In February, Islamists reportedly introduced legislation to remove existing Christian churches from Kuwait. After criticism from abroad, party officials clarified later that the legislation would not remove the churches but prohibit further construction of Christian churches and other non-Muslim places of worship in the country. The issue has yet to be resolved.

"Next week I will present a draft law to remove all churches from Kuwait because Kuwait is an Islamic country where churches are not permitted to be built," Islamist MP Osama Al-Monawer was quoted as saying at the time. Reports have also emerged about conservative members of parliament putting pressure on the country's Minister of Awqaf and Islamic Affairs to strictly enforce the ban on raising churches.

In March another controversy erupted when a Kuwaiti delegation reportedly sought the advice of Saudi Grand Mufti on the issue. Sheikh Abdul Aziz Al-Asheikh, the Grand Mufti of Saudi Arabia, stressed that Kuwait was part of the Arabian Peninsula, and therefore it was necessary to destroy all churches in it, which drew criticism from international observers.
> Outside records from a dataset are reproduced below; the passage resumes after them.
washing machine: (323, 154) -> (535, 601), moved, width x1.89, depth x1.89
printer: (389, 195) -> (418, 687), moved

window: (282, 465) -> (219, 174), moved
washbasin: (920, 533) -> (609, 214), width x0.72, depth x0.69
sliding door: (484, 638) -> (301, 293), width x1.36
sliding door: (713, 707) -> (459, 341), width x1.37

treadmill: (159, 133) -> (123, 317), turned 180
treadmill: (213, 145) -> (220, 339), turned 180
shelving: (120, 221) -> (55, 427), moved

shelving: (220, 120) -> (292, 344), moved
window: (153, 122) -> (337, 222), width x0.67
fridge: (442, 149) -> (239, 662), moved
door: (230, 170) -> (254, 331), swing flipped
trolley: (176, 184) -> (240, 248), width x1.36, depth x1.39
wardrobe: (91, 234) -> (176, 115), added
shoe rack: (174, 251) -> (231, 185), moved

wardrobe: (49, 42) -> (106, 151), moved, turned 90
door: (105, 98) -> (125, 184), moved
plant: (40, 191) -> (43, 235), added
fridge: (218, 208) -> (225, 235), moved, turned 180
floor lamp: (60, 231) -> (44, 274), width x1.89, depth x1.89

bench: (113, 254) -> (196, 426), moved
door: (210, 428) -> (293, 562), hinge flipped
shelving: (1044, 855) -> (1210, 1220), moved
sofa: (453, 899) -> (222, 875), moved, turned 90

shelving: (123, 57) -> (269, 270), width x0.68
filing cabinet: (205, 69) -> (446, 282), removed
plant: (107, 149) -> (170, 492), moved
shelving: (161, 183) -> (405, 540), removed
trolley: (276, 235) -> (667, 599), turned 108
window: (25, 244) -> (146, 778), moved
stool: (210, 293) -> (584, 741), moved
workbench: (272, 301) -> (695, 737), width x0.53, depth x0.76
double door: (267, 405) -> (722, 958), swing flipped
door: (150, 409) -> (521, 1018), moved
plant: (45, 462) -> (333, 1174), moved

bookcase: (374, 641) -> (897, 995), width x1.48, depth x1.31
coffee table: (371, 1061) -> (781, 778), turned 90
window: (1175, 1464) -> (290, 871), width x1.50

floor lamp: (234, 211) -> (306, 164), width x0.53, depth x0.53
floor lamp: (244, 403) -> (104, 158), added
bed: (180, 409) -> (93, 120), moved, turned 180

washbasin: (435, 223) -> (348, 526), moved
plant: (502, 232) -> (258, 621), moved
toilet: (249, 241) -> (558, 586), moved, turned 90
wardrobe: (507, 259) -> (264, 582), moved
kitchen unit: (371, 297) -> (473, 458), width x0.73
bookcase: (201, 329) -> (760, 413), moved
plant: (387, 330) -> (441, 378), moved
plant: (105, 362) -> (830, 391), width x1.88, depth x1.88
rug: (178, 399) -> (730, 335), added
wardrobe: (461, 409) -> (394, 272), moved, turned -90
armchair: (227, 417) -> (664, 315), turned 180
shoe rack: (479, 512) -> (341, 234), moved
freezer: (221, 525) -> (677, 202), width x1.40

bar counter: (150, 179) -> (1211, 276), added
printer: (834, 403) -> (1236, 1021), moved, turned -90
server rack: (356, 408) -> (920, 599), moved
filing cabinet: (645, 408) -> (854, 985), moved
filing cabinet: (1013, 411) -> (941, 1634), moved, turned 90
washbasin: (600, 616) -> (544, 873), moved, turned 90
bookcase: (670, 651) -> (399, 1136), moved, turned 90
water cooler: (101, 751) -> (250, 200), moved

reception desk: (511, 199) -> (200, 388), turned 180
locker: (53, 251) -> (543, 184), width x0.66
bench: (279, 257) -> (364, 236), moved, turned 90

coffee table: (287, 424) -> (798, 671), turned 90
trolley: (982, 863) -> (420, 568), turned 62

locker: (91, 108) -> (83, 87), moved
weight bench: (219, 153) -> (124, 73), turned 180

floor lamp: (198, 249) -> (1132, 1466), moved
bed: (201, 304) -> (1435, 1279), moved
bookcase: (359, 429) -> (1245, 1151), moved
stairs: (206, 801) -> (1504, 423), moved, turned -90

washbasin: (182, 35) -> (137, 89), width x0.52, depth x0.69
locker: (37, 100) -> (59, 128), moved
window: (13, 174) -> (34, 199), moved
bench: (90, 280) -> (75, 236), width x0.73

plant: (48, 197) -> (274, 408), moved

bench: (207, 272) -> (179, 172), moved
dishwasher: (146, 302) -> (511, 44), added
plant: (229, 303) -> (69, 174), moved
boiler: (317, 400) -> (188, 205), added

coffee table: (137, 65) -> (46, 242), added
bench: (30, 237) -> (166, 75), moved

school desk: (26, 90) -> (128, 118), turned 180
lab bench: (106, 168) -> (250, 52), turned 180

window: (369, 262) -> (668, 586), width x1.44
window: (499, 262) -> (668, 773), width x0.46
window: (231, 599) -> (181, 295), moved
In addition, Kuwaiti laws on blasphemy have been tightened, as the parliament ruled at the beginning of May that offending Islam or the Prophet Muhammad could be punished with death.

Most recently, in a Monday report, Al-Watan Daily said the Kuwaiti Undersecretary of the Ministry of Awqaf and Islamic Affairs, Adel Al-Kandari, has asked for a list of all churches in Kuwait without giving any explanation. The ministry reportedly also asked for all details about these churches, their location, and the geographical distribution and area of each church. The purpose of al-Kandari's request was not immediately clear.